> Your task
What is needed is an exact copy of the records, with the images left out.

> Working data
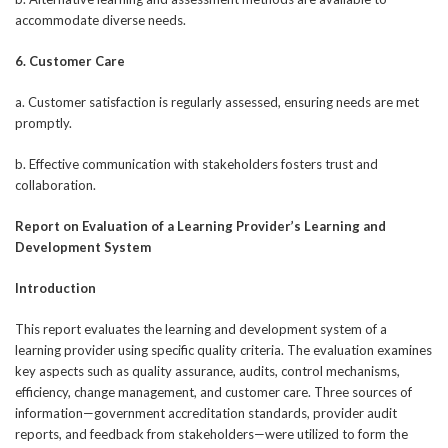
accommodate diverse needs.
6. Customer Care
a. Customer satisfaction is regularly assessed, ensuring needs are met
promptly.
b. Effective communication with stakeholders fosters trust and
collaboration.
Report on Evaluation of a Learning Provider’s Learning and
Development System
Introduction
This report evaluates the learning and development system of a
learning provider using specific quality criteria. The evaluation examines
key aspects such as quality assurance, audits, control mechanisms,
efficiency, change management, and customer care. Three sources of
information—government accreditation standards, provider audit
reports, and feedback from stakeholders—were utilized to form the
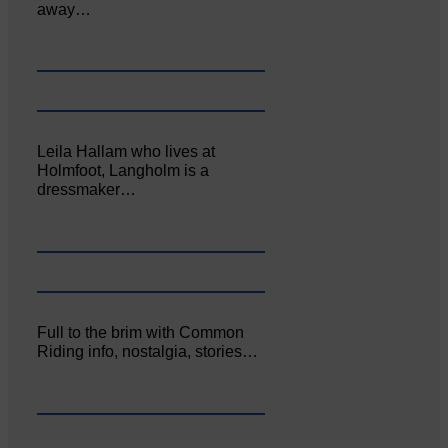
away…
Leila Hallam who lives at
Holmfoot, Langholm is a
dressmaker…
Full to the brim with Common
Riding info, nostalgia, stories…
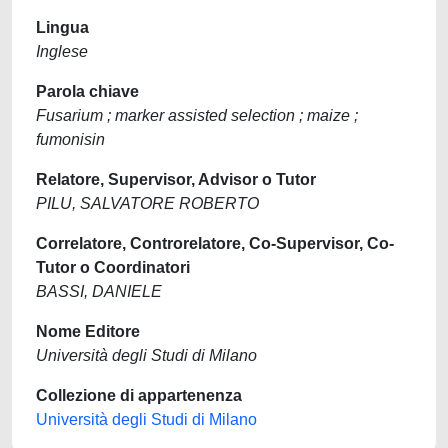
Lingua
Inglese
Parola chiave
Fusarium ; marker assisted selection ; maize ;
fumonisin
Relatore, Supervisor, Advisor o Tutor
PILU, SALVATORE ROBERTO
Correlatore, Controrelatore, Co-Supervisor, Co-
Tutor o Coordinatori
BASSI, DANIELE
Nome Editore
Università degli Studi di Milano
Collezione di appartenenza
Università degli Studi di Milano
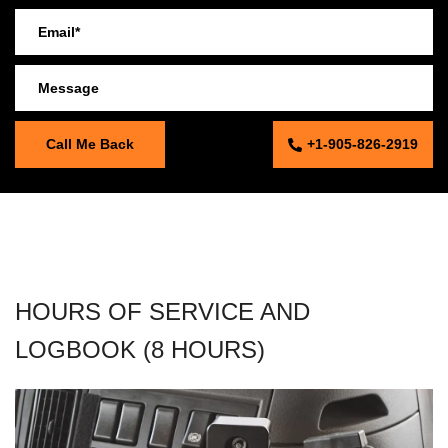
+1-905-826-2919
HOURS OF SERVICE AND
LOGBOOK (8 HOURS)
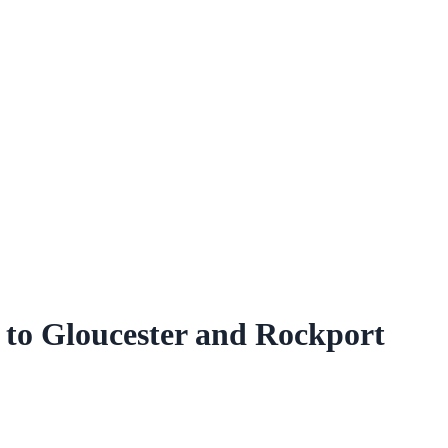
 to Gloucester and Rockport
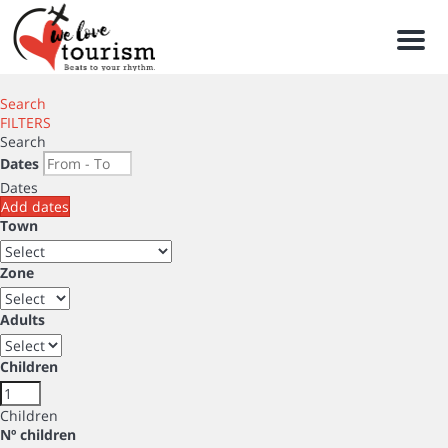
Men
Search
FILTERS
Search
Dates
Dates
Add dates
Town
Zone
Adults
Children
Children
Nº children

> Answer to the problem
accommodate diverse needs.
6. Customer Care
a. Customer satisfaction is regularly assessed, ensuring needs are met
promptly.
b. Effective communication with stakeholders fosters trust and
collaboration.
Report on Evaluation of a Learning Provider’s Learning and
Development System
Introduction
This report evaluates the learning and development system of a
learning provider using specific quality criteria. The evaluation examines
key aspects such as quality assurance, audits, control mechanisms,
efficiency, change management, and customer care. Three sources of
information—government accreditation standards, provider audit
reports, and feedback from stakeholders—were utilized to form the
away…
Leila Hallam who lives at
Holmfoot, Langholm is a
dressmaker…
Full to the brim with Common
Riding info, nostalgia, stories…
Lingua
Inglese
Parola chiave
Fusarium ; marker assisted selection ; maize ;
fumonisin
Relatore, Supervisor, Advisor o Tutor
PILU, SALVATORE ROBERTO
Correlatore, Controrelatore, Co-Supervisor, Co-
Tutor o Coordinatori
BASSI, DANIELE
Nome Editore
Università degli Studi di Milano
Collezione di appartenenza
Università degli Studi di Milano
+1-905-826-2919
HOURS OF SERVICE AND
LOGBOOK (8 HOURS)
 to Gloucester and Rockport
Men
Search
FILTERS
Search
Dates
Dates
Add dates
Town
Zone
Adults
Children
Children
Nº children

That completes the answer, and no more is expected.